Friday, June 28, 2013

NASA JPL CARVE: Arctic Permafrost the "Sleeping Giant" of Climate Change

Flying low and slow above the pristine terrain of Alaska's North Slope research scientist Charles Miller of NASA's Jet Propulsion Laboratory surveys the white expanse of tundra and permafrost below.

On the horizon, a long, dark line appears. His plane draws nearer, and the mysterious object reveals itself to be a massive herd of migrating caribou, stretching for miles.

"Seeing those caribou marching single-file across the tundra puts what we're doing here in the Arctic into perspective," says Miller, who is on five-year mission named "CARVE" to study how climate change is affecting the Arctic's carbon cycle.

CARVE is short for the "Carbon in Arctic Reservoirs Vulnerability Experiment."

Now in its third year, the airborne campaign is testing the hypothesis that Arctic carbon reservoirs are vulnerable to warming, while delivering the first source-maps of greenhouse gases carbon dioxide and methane. About two dozen scientists from 12 institutions are participating in this experiment.
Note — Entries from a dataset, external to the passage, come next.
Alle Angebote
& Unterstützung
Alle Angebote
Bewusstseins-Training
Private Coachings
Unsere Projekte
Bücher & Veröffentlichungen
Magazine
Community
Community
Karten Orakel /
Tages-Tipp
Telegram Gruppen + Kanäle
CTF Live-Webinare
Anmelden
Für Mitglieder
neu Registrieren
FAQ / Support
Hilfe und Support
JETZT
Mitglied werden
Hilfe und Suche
"The Arctic is critical to understanding global climate," says Miller. "Climate change is already happening in the Arctic, faster than its ecosystems can adapt. Looking at the Arctic is like looking at the canary in the coal mine for the entire Earth system."

Over hundreds of millennia, Arctic permafrost soils have accumulated vast stores of organic carbon - an estimated 1,400 to 1,850 billion metric tons of it. That's about half of all the estimated organic carbon stored in Earth's soils.
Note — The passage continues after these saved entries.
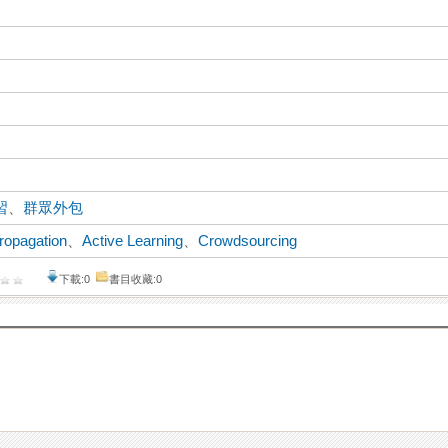
習
、
群眾外包
ropagation
、
Active Learning
、
Crowdsourcing
下載:0
書目收藏:0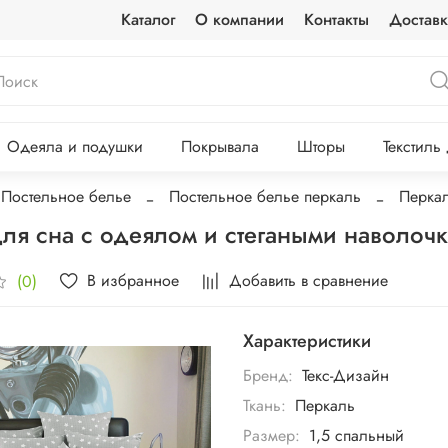
Каталог
О компании
Контакты
Доставк
Одеяла и подушки
Покрывала
Шторы
Текстиль
Постельное белье
Постельное белье перкаль
Перкал
ля сна с одеялом и стегаными наволоч
В избранное
Добавить в сравнение
(0)
Характеристики
Бренд:
Текс-Дизайн
Ткань:
Перкаль
Размер:
1,5 спальный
In comparison, about 350 billion metric tons of carbon have been emitted from all fossil-fuel combustion and human activities since 1850. Most of the Arctic's sequestered carbon is located in thaw-vulnerable topsoils within 3 meters of the surface.

But, as scientists are learning, permafrost - and its stored carbon - may not be as permanent as its name implies. And that has them concerned.

"Permafrost soils are warming even faster than Arctic air temperatures - as much as 1.5 to 2.5 degrees Celsius in just the past 30 years," says Miller.

"As heat from Earth's surface penetrates into permafrost, it threatens to mobilize these organic carbon reservoirs and release them into the atmosphere as carbon dioxide and methane, upsetting the Arctic's carbon balance and greatly exacerbating global warming."